Al fondo se alza el galpón, altísimo como para contener un amplio entrepiso y contener un baño de principios del siglo 20 con una ducha eléctrica de bakelita, y una cocina con azulejos de vidrio. El galpón fue el estudio del antropólogo y fotógrafo Carlos Mordo, que vivió por muchos años en la casa y hasta había techado el patio delantero para colgar parte de su enorme colección de artesanías y mobiliario indígena. El lugar es hoy un comedor de diario, taller de pintura y biblioteca de los nuevos dueños.
La experiencia de vivir en una casa semejante es, a la vez, una recuperación y una sorpresa. Por un lado, gente criada en casas recupera hábitos como el “afuera” de patios, las costumbres de barrer y plantar. Por el otro, la casa es lo suficientemente antigua como para remitir a un modo de vida muy anterior al actual. Por ejemplo, abrir un postigo para ver quién toca a la puerta, o ni enterarse de qué hacen los demás ocupantes a menos que se “visite” al que está al fondo o adelante. El nivel de privacidad es sencillamente asombroso.
Otro elemento notable es la ecuación económica, que nuevamente indica hasta qué punto la zonificación de la ciudad está pensada para la especulación inmobiliaria. Balvanera se está poblando de torres en las avenidas y de edificios en altura en las calles, con cambios aparentemente erráticos en las famosas planchetas. La cuadra donde se alza esta casa es de las pocas que permiten “apenas” unos doce metros de altura, lo que significa planta baja y tres pisos.
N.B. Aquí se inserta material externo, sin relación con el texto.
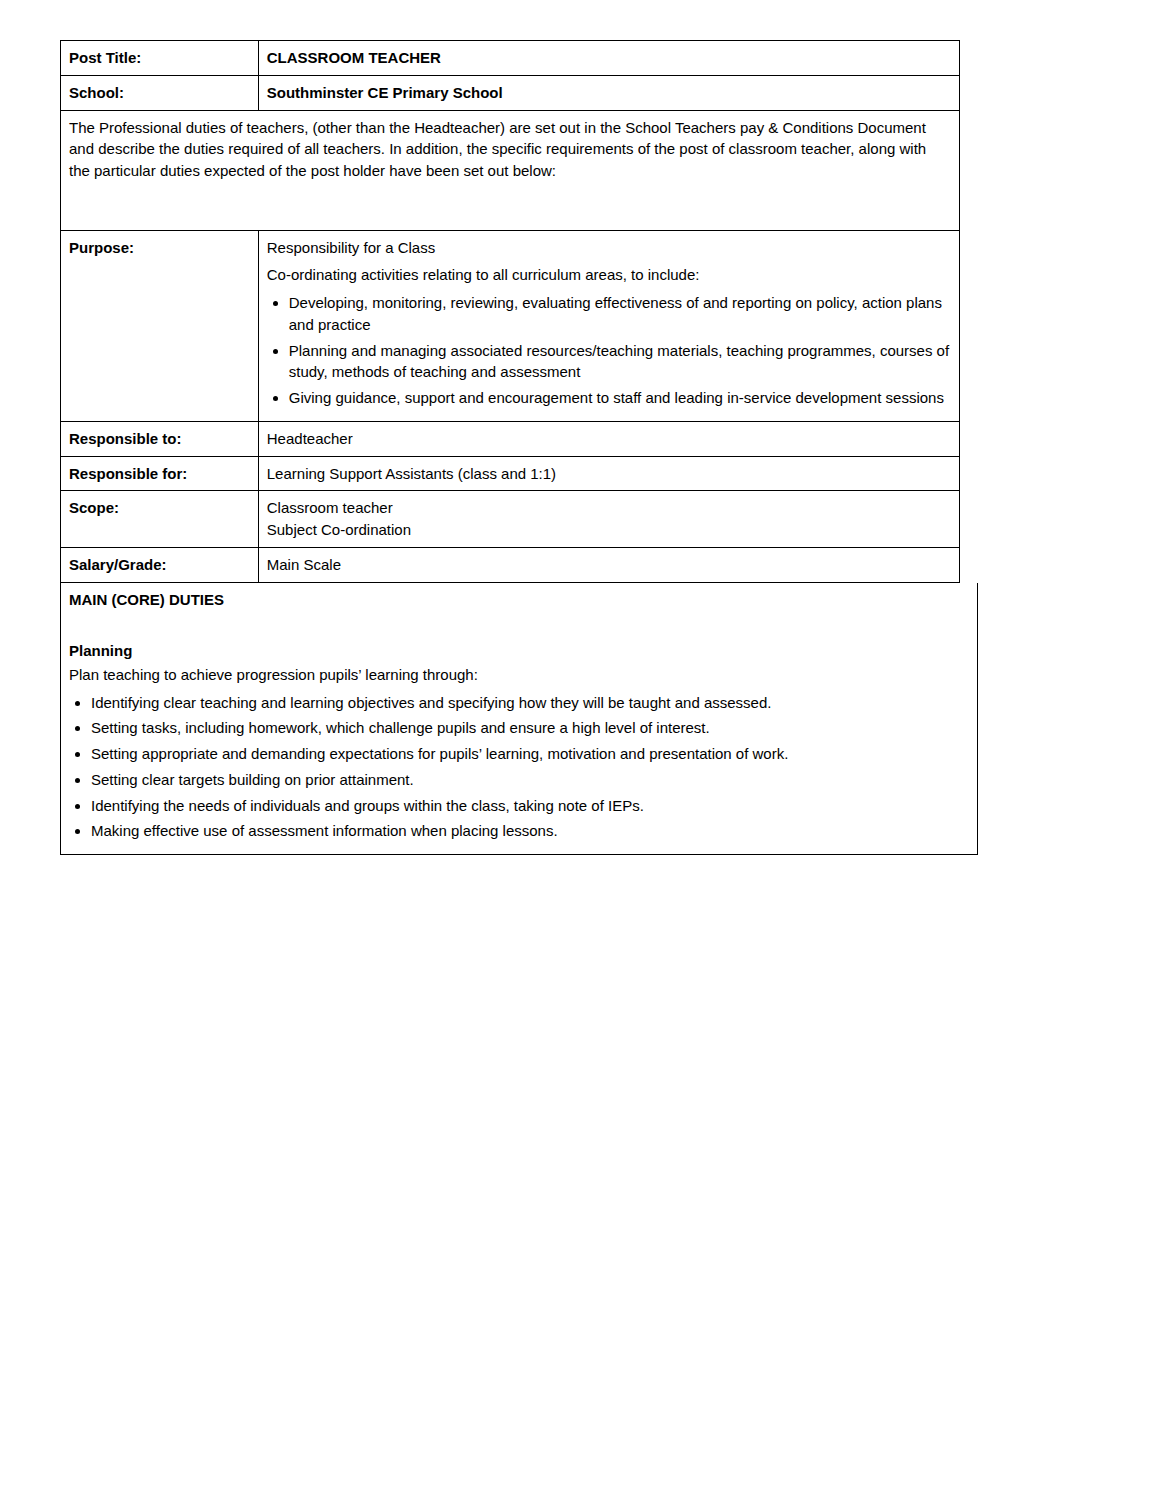| Post Title: | CLASSROOM TEACHER |
| School: | Southminster CE Primary School |
| The Professional duties of teachers, (other than the Headteacher) are set out in the School Teachers pay & Conditions Document and describe the duties required of all teachers. In addition, the specific requirements of the post of classroom teacher, along with the particular duties expected of the post holder have been set out below: |
| Purpose: | Responsibility for a Class Co-ordinating activities relating to all curriculum areas, to include: Developing, monitoring, reviewing, evaluating effectiveness of and reporting on policy, action plans and practice Planning and managing associated resources/teaching materials, teaching programmes, courses of study, methods of teaching and assessment Giving guidance, support and encouragement to staff and leading in-service development sessions |
| Responsible to: | Headteacher |
| Responsible for: | Learning Support Assistants (class and 1:1) |
| Scope: | Classroom teacher Subject Co-ordination |
| Salary/Grade: | Main Scale |
MAIN (CORE) DUTIES
Planning
Plan teaching to achieve progression pupils’ learning through:
Identifying clear teaching and learning objectives and specifying how they will be taught and assessed.
Setting tasks, including homework, which challenge pupils and ensure a high level of interest.
Setting appropriate and demanding expectations for pupils’ learning, motivation and presentation of work.
Setting clear targets building on prior attainment.
Identifying the needs of individuals and groups within the class, taking note of IEPs.
Making effective use of assessment information when placing lessons.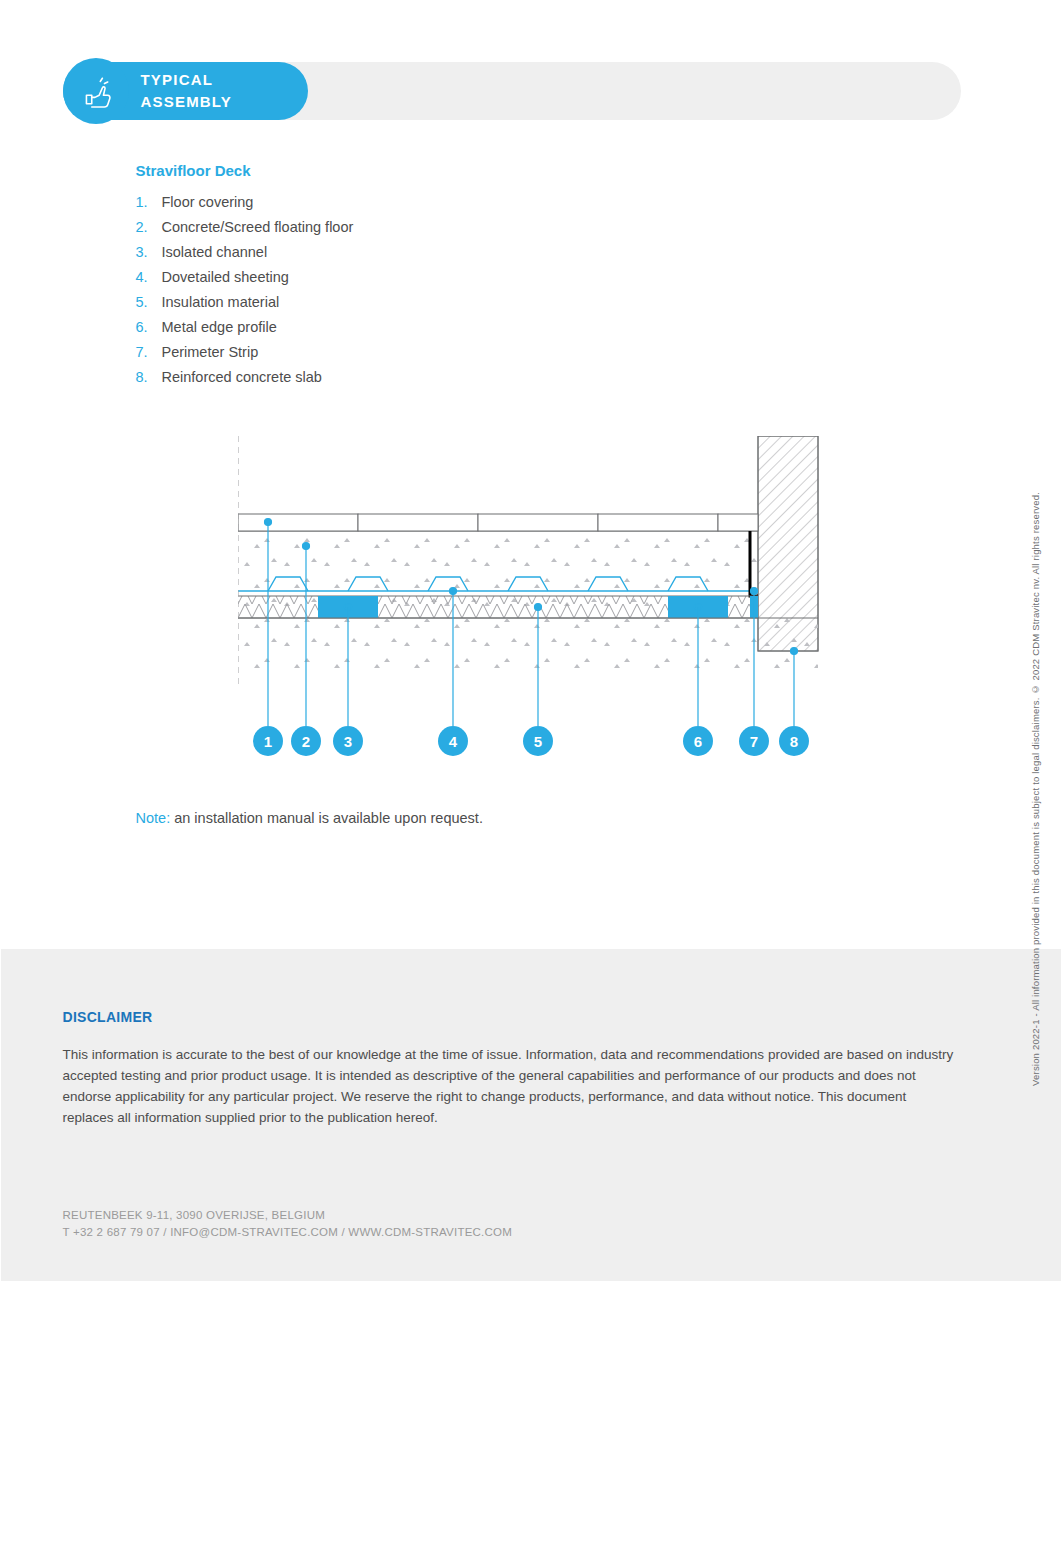TYPICAL ASSEMBLY
Stravifloor Deck
Floor covering
Concrete/Screed floating floor
Isolated channel
Dovetailed sheeting
Insulation material
Metal edge profile
Perimeter Strip
Reinforced concrete slab
1 2 3 4 5 6 7 8
Note: an installation manual is available upon request.
Version 2022-1 - All information provided in this document is subject to legal disclaimers. © 2022 CDM Stravitec nv. All rights reserved.
DISCLAIMER
This information is accurate to the best of our knowledge at the time of issue. Information, data and recommendations provided are based on industry accepted testing and prior product usage. It is intended as descriptive of the general capabilities and performance of our products and does not endorse applicability for any particular project. We reserve the right to change products, performance, and data without notice. This document replaces all information supplied prior to the publication hereof.
REUTENBEEK 9-11, 3090 OVERIJSE, BELGIUM
T +32 2 687 79 07 / INFO@CDM-STRAVITEC.COM / WWW.CDM-STRAVITEC.COM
Así, los precios de los terrenos, que es lo único que existe para los especuladores, suben y bajan de acuerdo al máximo permitido. La casa de esta nota fue básicamente comprada como un terreno de baja altura, con el edificio de regalo. A cien metros calle abajo, el precio hubiera sido simplemente imposible.
Y la clave de encarar una obra así es básicamente aceptar la casa como es, una dama digna y bella entrada en años. Los muros, terminada la reparación que no fue ni trató de ser restauración, son irregulares y las esquinas no terminan de escuadrar. Puertas y ventanas fueron reparadas después de muchos años de agua y parches, pero mantienen sus trabas de hierro forjado con manijitas de bronce. Los pavimentos de calcáreos fueron lavados una y otra vez, pero no cambiados, con lo que muestran un siglo largo de uso. Y lo único que se hizo con las viguerías de los techos fue limpiarlas a cepillo, para sacarles muchos años de polvo. Pintada de blanco, la casa muestra sus alturas inolvidables, capaces de alojar cientos de libros sin darse por enteradas y manteniendo una sensación de espacio que es una alegría.
Lo que se terminó dando, sin buscarlo, es una lección de utilización de un patrimonio que hasta las autoridades del patrimonio porteño desprecian. Es que el mismo CAAP “desestimó” esta casa y se negó a catalogarla, quizás apenados por el desperdicio que es que un terreno así tenga apenas una planta baja. Como muchas otras maravillosas casas de Balvanera, sobre todo en la calle México y en Venezuela, estos edificios preservan una manera de vivir y entender la vivienda ya casi perdido.